Posted by: Mike Meyer at November 22, 2011 04:52 PM

Calling the folks around Truman "advisers" gives Old Harry a little more credit than he deserves. He was, after all, a guy who signed an Order authorizing his Generals to drop both nuclear bombs on Japan without having to come back to him to ask for permission to drop the second one, which seems like sort of a big decision to me. So Harry certainly could delegate quite a lot despite all that "buck stops here" crap, at least when the right folks were asking.

Then again, Harry deserves credit for not letting Macarthur and those maniacs drop abombs all over Manchuria to create an impenetrable radioactive zone around Korea, which was a favored plan. Our military has some good officers, but it also always has been amply populated with lunatics, fascists, maniacs, and warmongers. Too few Smedley Butlers, too many Douglas Macarthurs and Curtis Lemays.

Posted by: N E at November 22, 2011 05:44 PM

Let's not forget how he recognized the Zionist State 11 hours after it was declared. One of the main reasons for ME terrorism today. Thanks again Harry.

Posted by: par4 at November 23, 2011 04:16 PM

par4

Clifford "advised" old Harry on that too, because New York was a crucial state to Truman in 48 and the Jewish vote was crucial to New York.

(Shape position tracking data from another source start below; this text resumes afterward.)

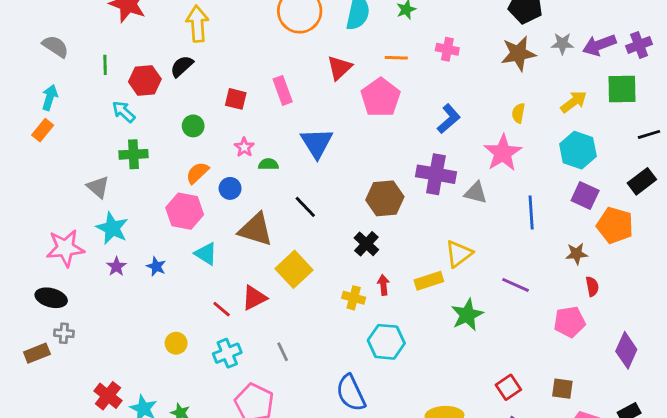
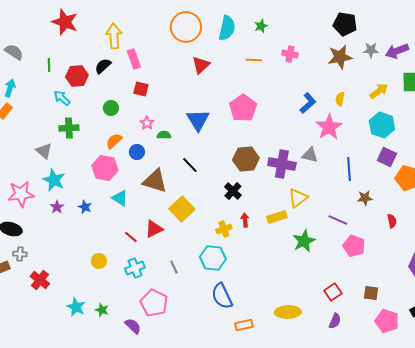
red triangle: (339, 68) -> (201, 65), moved
pink rectangle: (283, 90) -> (134, 59), moved
pink pentagon: (381, 98) -> (243, 108), moved
blue L-shape: (449, 119) -> (308, 103), moved
purple cross: (436, 174) -> (282, 164), moved
brown star: (577, 254) -> (365, 198), moved
yellow cross: (354, 298) -> (224, 229), turned -35
pink pentagon: (569, 322) -> (354, 246), moved, turned 30
cyan hexagon: (386, 342) -> (213, 258), moved
red cross: (108, 396) -> (40, 280), moved

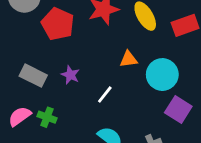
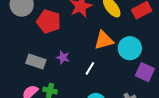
orange triangle: (129, 59) -> (104, 40), size x1.5

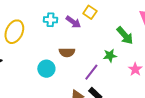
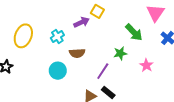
cyan cross: (50, 20) -> (57, 36), moved, turned -32
purple arrow: (73, 22) -> (82, 22), turned -56

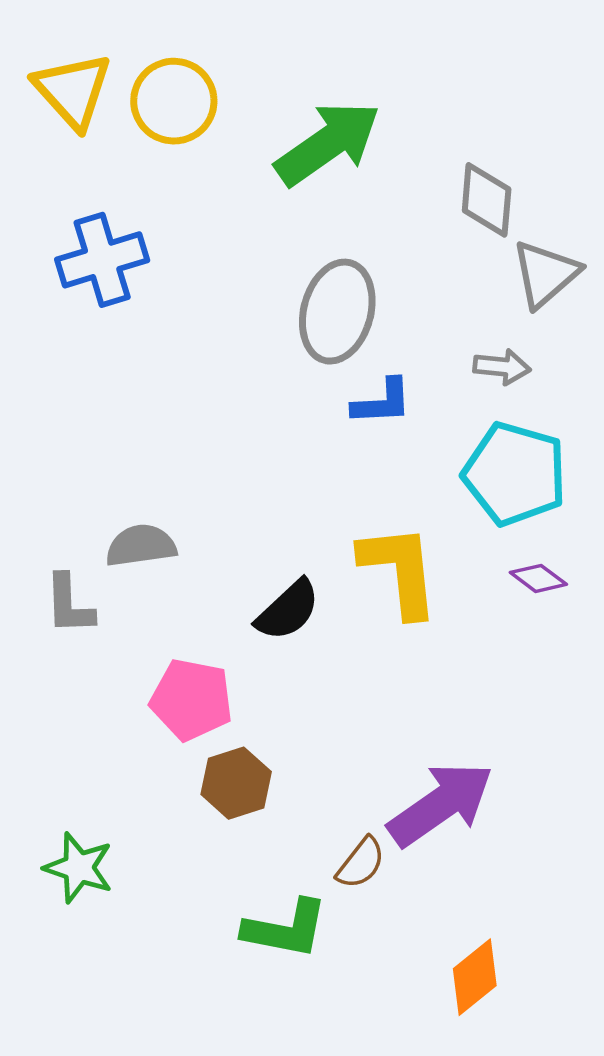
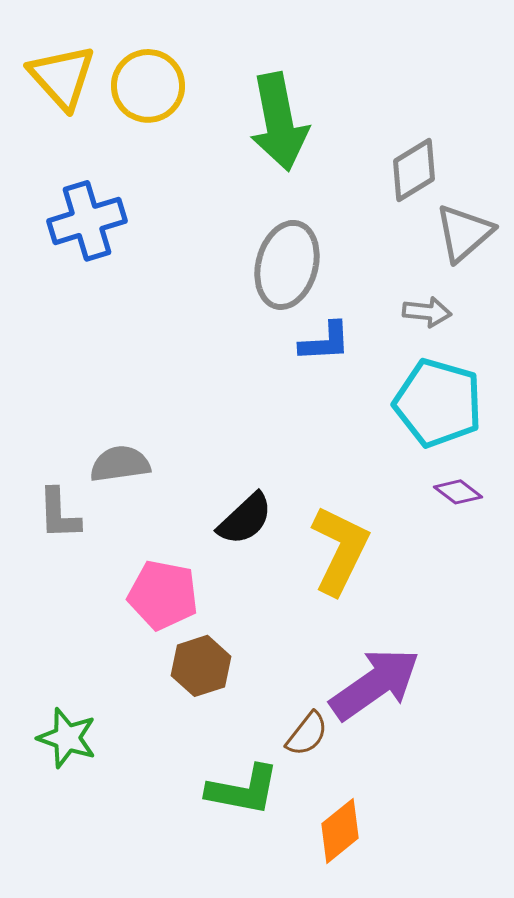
green arrow: (328, 143) -> (279, 122), turned 114
gray diamond: (487, 200) -> (414, 170), turned 54
yellow L-shape: (400, 570) -> (340, 550), moved, turned 32
orange diamond: (475, 977) -> (340, 831), moved

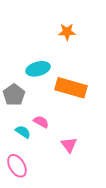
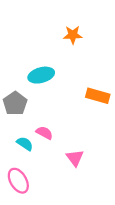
orange rectangle: (71, 88) -> (98, 96), moved, size x0.7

Marshall threatened to resign about that, because he opposed the decision as not in the interests of the US, though antisemitism was then so rife in the military and among Marshalls mentors in particular, that it is hard to believe Marshall didn't share some of the commons right wing views of the day that admired the German military a lot more than Jews, who were resented and disliked as seeking vengeance against the germans and special treatment.

One of Marshall's mentors, General George Van Horn Mosely, wrote around this time in a private letter:

We pay great attention to the breeding of our hogs, our dogs, our horses, and our cattle, but we are just beginning to realize the....effects of absorbing objectionable blood in our breed of human beings. The pages of history give us the tragic stories of one-time leading nations which...imported manpower of an inferior kind and then...intermarried with this inferior stock....Those nations have either passed out of separate existence entirely, or have remained as decadent entities without influence in world affairs.

I once read something by Macarthur in which he lamented the same thing and complained that winning in Korea with so many troops of inferior races (blacks, latinos, etc.) was a real challenge. Those sort of views weren't really limited to Moseley, Macarthur, Patton, etc.--that's not far from how the military brass looked at the world back then. And I'm a little skeptical about how much has changed, though as a result of the military reaching the decision that it lost Vietnam beacuse of US public opinion rather than any military defeats, we now have so much military PR and advertising that it's hard to peel the opinion to find out what the officers corps really thinks, and how deep the bigotry runs.